A metà strada tra Benevento e Campobasso, situata sul pendio di una poderosa rupe ai piedi della catena del Matese, Morcone (6.500 abitanti – m. 650 s.l.m.) si affaccia sulla valle del Tammaro.
Le origini della cittadina sono probabilmente legate ad un insediamento sannitico di cui è testimonianza il basamento poligonale del castello medievale nonché i recenti scavi archeologici.
Col passare degli anni Morcone ha subito la dominazione dei Normanni, Svevi, Angioini, Aragonesi e dei principi Carafa fino all’eversione della feudalità. L’impianto dell’abitato attuale si stende dentro mura fortificate in cui si aprivano le porte del paese.
Caratteristiche sono le ripide scalinate in pietra, i giardini pensili, i tetti in cotto e molti importanti dettagli strutturali.
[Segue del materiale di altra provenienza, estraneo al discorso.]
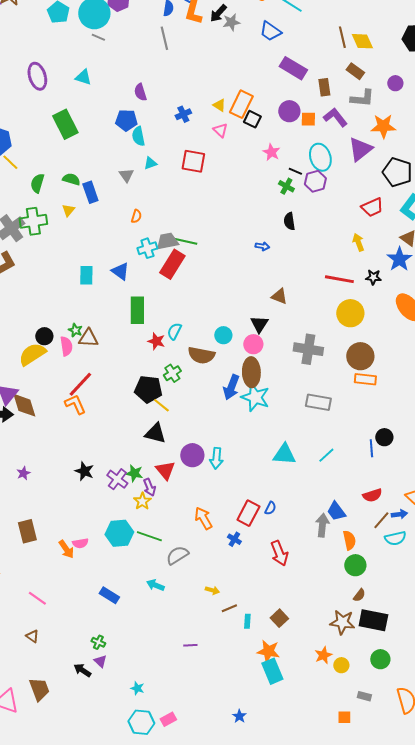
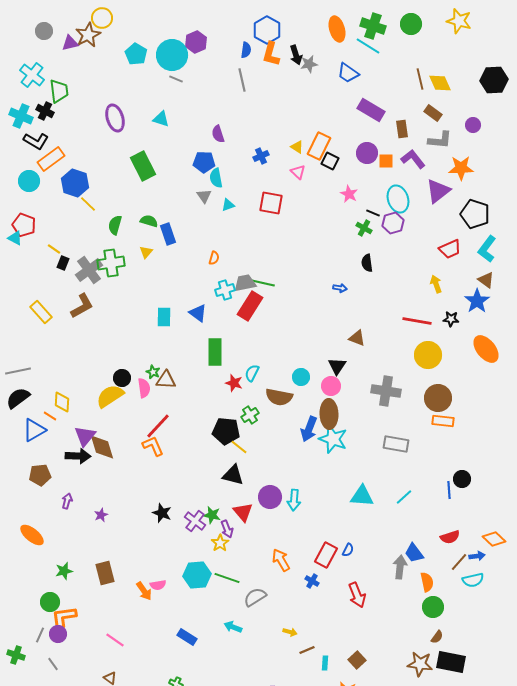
black arrow: (218, 13) -> (296, 55), turned -60
gray triangle: (126, 175) -> (204, 196), moved

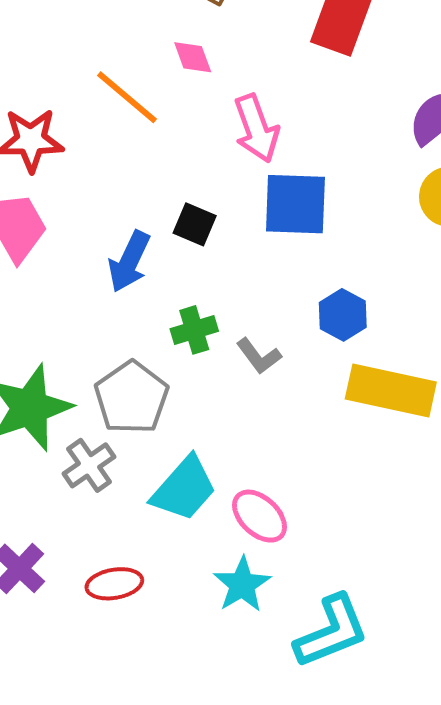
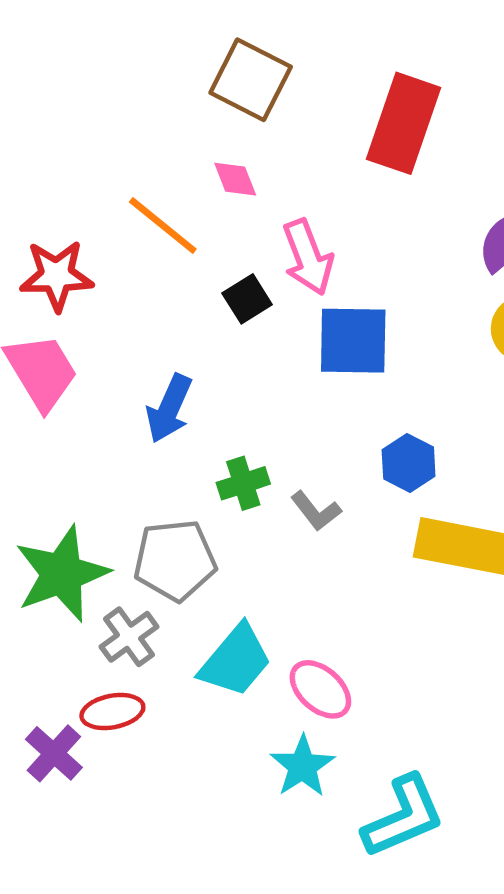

Emergono per interesse alcuni edifici e monumenti conservati grazie all’intensa opera di recupero promossa dal Comune dopo il terremoto del 1980.
Spiccano tra questi l’Auditorium S. Bernardino, la Casa Comunale, Casa Sannia, il Convento dei Cappuccini.
Qui il Beato Padre Pio da Pietrelcina, al secolo Francesco Forgione, il 22 gennaio 1903 iniziò il noviziato e prese il nome di Fra Pio. Nel convento di Morcone, dove è possibile visitare la sua cella, soggiornò un anno.
Una visita e un soggiorno a Morcone sono anche l’occasione per piacevoli passeggiate nei dintorni e per più impegnative escursioni nei sentieri di montagna, in un ambiente naturale ricco di esemplari faunistici e floreali. Va inoltre segnalata la possibilità di gustare i tipici prodotti della locale gastronomia.
Grazie alla dotazione di strutture di ospitalità e ristorazione, alla varietà di iniziative musicali, teatrali, sportive, ricreative, Morcone è oggi un centro qualificato di vacanza dove poter soddisfare il desiderio di riposo, divertimento e cultura. Chi scopre Morcone vi ritorna sempre con piacere e, spesso, non se ne distacca più.